• [THE EXERCISE] Please rewrite the material below with every "catalogue" changed to "catalog" and everything else kept the same.
start
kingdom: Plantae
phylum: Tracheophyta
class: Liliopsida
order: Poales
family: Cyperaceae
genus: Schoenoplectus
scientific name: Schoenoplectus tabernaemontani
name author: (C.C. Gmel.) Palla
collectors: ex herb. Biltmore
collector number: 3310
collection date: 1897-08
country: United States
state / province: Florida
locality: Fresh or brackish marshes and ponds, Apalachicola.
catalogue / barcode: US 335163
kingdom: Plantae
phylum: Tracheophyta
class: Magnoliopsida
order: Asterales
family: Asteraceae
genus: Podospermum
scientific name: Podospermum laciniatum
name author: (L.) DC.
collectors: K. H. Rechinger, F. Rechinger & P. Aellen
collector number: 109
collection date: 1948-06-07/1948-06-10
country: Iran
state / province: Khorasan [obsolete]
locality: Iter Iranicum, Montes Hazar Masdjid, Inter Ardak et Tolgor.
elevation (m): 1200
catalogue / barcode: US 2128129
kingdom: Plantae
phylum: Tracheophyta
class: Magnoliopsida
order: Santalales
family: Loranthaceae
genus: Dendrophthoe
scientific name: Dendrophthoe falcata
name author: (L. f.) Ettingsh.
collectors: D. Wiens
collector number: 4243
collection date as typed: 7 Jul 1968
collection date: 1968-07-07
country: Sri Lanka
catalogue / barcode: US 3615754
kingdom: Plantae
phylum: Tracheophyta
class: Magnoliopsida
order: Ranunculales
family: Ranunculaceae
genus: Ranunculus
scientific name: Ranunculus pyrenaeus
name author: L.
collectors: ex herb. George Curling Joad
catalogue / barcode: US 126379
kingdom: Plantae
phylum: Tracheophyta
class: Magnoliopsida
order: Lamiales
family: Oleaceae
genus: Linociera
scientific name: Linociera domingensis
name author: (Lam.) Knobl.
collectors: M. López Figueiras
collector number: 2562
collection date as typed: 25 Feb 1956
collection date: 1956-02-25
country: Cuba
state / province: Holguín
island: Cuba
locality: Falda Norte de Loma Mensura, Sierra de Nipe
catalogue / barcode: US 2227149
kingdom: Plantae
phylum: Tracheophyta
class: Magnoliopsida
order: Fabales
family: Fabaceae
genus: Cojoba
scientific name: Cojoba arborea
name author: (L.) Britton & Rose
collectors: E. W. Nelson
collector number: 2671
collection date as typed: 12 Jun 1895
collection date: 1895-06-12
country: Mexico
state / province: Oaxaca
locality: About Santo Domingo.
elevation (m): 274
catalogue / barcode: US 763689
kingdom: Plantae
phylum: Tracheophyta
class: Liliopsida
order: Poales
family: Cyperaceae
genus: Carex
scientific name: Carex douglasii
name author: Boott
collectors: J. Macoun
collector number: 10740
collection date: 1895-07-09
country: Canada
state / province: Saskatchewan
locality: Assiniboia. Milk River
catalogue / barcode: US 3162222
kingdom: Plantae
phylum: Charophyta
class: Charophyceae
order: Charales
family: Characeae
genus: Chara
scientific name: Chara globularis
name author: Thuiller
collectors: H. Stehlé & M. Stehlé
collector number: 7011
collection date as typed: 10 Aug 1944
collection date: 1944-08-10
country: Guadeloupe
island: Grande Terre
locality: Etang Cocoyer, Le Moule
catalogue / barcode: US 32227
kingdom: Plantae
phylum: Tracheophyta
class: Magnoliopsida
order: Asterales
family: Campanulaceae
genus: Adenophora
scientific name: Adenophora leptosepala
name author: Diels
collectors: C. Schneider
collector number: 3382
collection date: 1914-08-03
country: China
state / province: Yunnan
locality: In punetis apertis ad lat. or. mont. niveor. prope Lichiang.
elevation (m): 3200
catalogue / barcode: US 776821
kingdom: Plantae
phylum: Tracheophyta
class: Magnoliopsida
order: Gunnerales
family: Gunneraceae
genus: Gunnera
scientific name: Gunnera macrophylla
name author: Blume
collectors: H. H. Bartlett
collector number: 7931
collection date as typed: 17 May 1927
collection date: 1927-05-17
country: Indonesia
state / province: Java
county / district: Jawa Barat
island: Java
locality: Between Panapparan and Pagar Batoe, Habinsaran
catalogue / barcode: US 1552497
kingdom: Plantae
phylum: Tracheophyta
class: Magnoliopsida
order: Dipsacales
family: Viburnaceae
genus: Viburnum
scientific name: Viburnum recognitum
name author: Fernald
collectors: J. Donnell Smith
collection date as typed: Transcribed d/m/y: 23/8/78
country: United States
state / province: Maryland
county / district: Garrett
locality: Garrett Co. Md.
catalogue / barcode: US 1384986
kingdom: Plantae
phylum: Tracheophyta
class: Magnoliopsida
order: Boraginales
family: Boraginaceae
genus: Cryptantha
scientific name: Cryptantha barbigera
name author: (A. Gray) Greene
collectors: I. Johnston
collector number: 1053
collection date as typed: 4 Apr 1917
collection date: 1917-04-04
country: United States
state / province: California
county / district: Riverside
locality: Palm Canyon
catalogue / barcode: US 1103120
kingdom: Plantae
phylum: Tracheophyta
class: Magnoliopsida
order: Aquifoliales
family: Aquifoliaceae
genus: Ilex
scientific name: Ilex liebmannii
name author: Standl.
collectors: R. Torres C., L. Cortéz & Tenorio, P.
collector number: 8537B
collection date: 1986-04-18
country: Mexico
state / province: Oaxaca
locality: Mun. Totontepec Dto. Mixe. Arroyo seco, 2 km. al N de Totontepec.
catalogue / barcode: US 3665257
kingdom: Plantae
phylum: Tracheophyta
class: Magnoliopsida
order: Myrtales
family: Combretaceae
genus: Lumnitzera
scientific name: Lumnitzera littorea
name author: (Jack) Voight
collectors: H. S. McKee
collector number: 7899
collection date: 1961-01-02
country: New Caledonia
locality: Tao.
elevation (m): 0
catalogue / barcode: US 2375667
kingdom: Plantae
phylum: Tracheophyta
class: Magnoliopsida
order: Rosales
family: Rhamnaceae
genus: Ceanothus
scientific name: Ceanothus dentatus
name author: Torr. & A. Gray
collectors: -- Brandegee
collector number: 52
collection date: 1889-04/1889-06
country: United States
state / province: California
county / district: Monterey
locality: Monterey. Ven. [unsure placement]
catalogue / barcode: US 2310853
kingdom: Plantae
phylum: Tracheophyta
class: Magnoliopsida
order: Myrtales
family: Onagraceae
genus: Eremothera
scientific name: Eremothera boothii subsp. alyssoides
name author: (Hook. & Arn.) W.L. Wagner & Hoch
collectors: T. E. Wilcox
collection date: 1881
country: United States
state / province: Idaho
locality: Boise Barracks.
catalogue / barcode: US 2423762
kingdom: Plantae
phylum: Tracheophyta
end
• [SOLUTION TO THE PROBLEM]
kingdom: Plantae
phylum: Tracheophyta
class: Liliopsida
order: Poales
family: Cyperaceae
genus: Schoenoplectus
scientific name: Schoenoplectus tabernaemontani
name author: (C.C. Gmel.) Palla
collectors: ex herb. Biltmore
collector number: 3310
collection date: 1897-08
country: United States
state / province: Florida
locality: Fresh or brackish marshes and ponds, Apalachicola.
catalog / barcode: US 335163
kingdom: Plantae
phylum: Tracheophyta
class: Magnoliopsida
order: Asterales
family: Asteraceae
genus: Podospermum
scientific name: Podospermum laciniatum
name author: (L.) DC.
collectors: K. H. Rechinger, F. Rechinger & P. Aellen
collector number: 109
collection date: 1948-06-07/1948-06-10
country: Iran
state / province: Khorasan [obsolete]
locality: Iter Iranicum, Montes Hazar Masdjid, Inter Ardak et Tolgor.
elevation (m): 1200
catalog / barcode: US 2128129
kingdom: Plantae
phylum: Tracheophyta
class: Magnoliopsida
order: Santalales
family: Loranthaceae
genus: Dendrophthoe
scientific name: Dendrophthoe falcata
name author: (L. f.) Ettingsh.
collectors: D. Wiens
collector number: 4243
collection date as typed: 7 Jul 1968
collection date: 1968-07-07
country: Sri Lanka
catalog / barcode: US 3615754
kingdom: Plantae
phylum: Tracheophyta
class: Magnoliopsida
order: Ranunculales
family: Ranunculaceae
genus: Ranunculus
scientific name: Ranunculus pyrenaeus
name author: L.
collectors: ex herb. George Curling Joad
catalog / barcode: US 126379
kingdom: Plantae
phylum: Tracheophyta
class: Magnoliopsida
order: Lamiales
family: Oleaceae
genus: Linociera
scientific name: Linociera domingensis
name author: (Lam.) Knobl.
collectors: M. López Figueiras
collector number: 2562
collection date as typed: 25 Feb 1956
collection date: 1956-02-25
country: Cuba
state / province: Holguín
island: Cuba
locality: Falda Norte de Loma Mensura, Sierra de Nipe
catalog / barcode: US 2227149
kingdom: Plantae
phylum: Tracheophyta
class: Magnoliopsida
order: Fabales
family: Fabaceae
genus: Cojoba
scientific name: Cojoba arborea
name author: (L.) Britton & Rose
collectors: E. W. Nelson
collector number: 2671
collection date as typed: 12 Jun 1895
collection date: 1895-06-12
country: Mexico
state / province: Oaxaca
locality: About Santo Domingo.
elevation (m): 274
catalog / barcode: US 763689
kingdom: Plantae
phylum: Tracheophyta
class: Liliopsida
order: Poales
family: Cyperaceae
genus: Carex
scientific name: Carex douglasii
name author: Boott
collectors: J. Macoun
collector number: 10740
collection date: 1895-07-09
country: Canada
state / province: Saskatchewan
locality: Assiniboia. Milk River
catalog / barcode: US 3162222
kingdom: Plantae
phylum: Charophyta
class: Charophyceae
order: Charales
family: Characeae
genus: Chara
scientific name: Chara globularis
name author: Thuiller
collectors: H. Stehlé & M. Stehlé
collector number: 7011
collection date as typed: 10 Aug 1944
collection date: 1944-08-10
country: Guadeloupe
island: Grande Terre
locality: Etang Cocoyer, Le Moule
catalog / barcode: US 32227
kingdom: Plantae
phylum: Tracheophyta
class: Magnoliopsida
order: Asterales
family: Campanulaceae
genus: Adenophora
scientific name: Adenophora leptosepala
name author: Diels
collectors: C. Schneider
collector number: 3382
collection date: 1914-08-03
country: China
state / province: Yunnan
locality: In punetis apertis ad lat. or. mont. niveor. prope Lichiang.
elevation (m): 3200
catalog / barcode: US 776821
kingdom: Plantae
phylum: Tracheophyta
class: Magnoliopsida
order: Gunnerales
family: Gunneraceae
genus: Gunnera
scientific name: Gunnera macrophylla
name author: Blume
collectors: H. H. Bartlett
collector number: 7931
collection date as typed: 17 May 1927
collection date: 1927-05-17
country: Indonesia
state / province: Java
county / district: Jawa Barat
island: Java
locality: Between Panapparan and Pagar Batoe, Habinsaran
catalog / barcode: US 1552497
kingdom: Plantae
phylum: Tracheophyta
class: Magnoliopsida
order: Dipsacales
family: Viburnaceae
genus: Viburnum
scientific name: Viburnum recognitum
name author: Fernald
collectors: J. Donnell Smith
collection date as typed: Transcribed d/m/y: 23/8/78
country: United States
state / province: Maryland
county / district: Garrett
locality: Garrett Co. Md.
catalog / barcode: US 1384986
kingdom: Plantae
phylum: Tracheophyta
class: Magnoliopsida
order: Boraginales
family: Boraginaceae
genus: Cryptantha
scientific name: Cryptantha barbigera
name author: (A. Gray) Greene
collectors: I. Johnston
collector number: 1053
collection date as typed: 4 Apr 1917
collection date: 1917-04-04
country: United States
state / province: California
county / district: Riverside
locality: Palm Canyon
catalog / barcode: US 1103120
kingdom: Plantae
phylum: Tracheophyta
class: Magnoliopsida
order: Aquifoliales
family: Aquifoliaceae
genus: Ilex
scientific name: Ilex liebmannii
name author: Standl.
collectors: R. Torres C., L. Cortéz & Tenorio, P.
collector number: 8537B
collection date: 1986-04-18
country: Mexico
state / province: Oaxaca
locality: Mun. Totontepec Dto. Mixe. Arroyo seco, 2 km. al N de Totontepec.
catalog / barcode: US 3665257
kingdom: Plantae
phylum: Tracheophyta
class: Magnoliopsida
order: Myrtales
family: Combretaceae
genus: Lumnitzera
scientific name: Lumnitzera littorea
name author: (Jack) Voight
collectors: H. S. McKee
collector number: 7899
collection date: 1961-01-02
country: New Caledonia
locality: Tao.
elevation (m): 0
catalog / barcode: US 2375667
kingdom: Plantae
phylum: Tracheophyta
class: Magnoliopsida
order: Rosales
family: Rhamnaceae
genus: Ceanothus
scientific name: Ceanothus dentatus
name author: Torr. & A. Gray
collectors: -- Brandegee
collector number: 52
collection date: 1889-04/1889-06
country: United States
state / province: California
county / district: Monterey
locality: Monterey. Ven. [unsure placement]
catalog / barcode: US 2310853
kingdom: Plantae
phylum: Tracheophyta
class: Magnoliopsida
order: Myrtales
family: Onagraceae
genus: Eremothera
scientific name: Eremothera boothii subsp. alyssoides
name author: (Hook. & Arn.) W.L. Wagner & Hoch
collectors: T. E. Wilcox
collection date: 1881
country: United States
state / province: Idaho
locality: Boise Barracks.
catalog / barcode: US 2423762
kingdom: Plantae
phylum: Tracheophyta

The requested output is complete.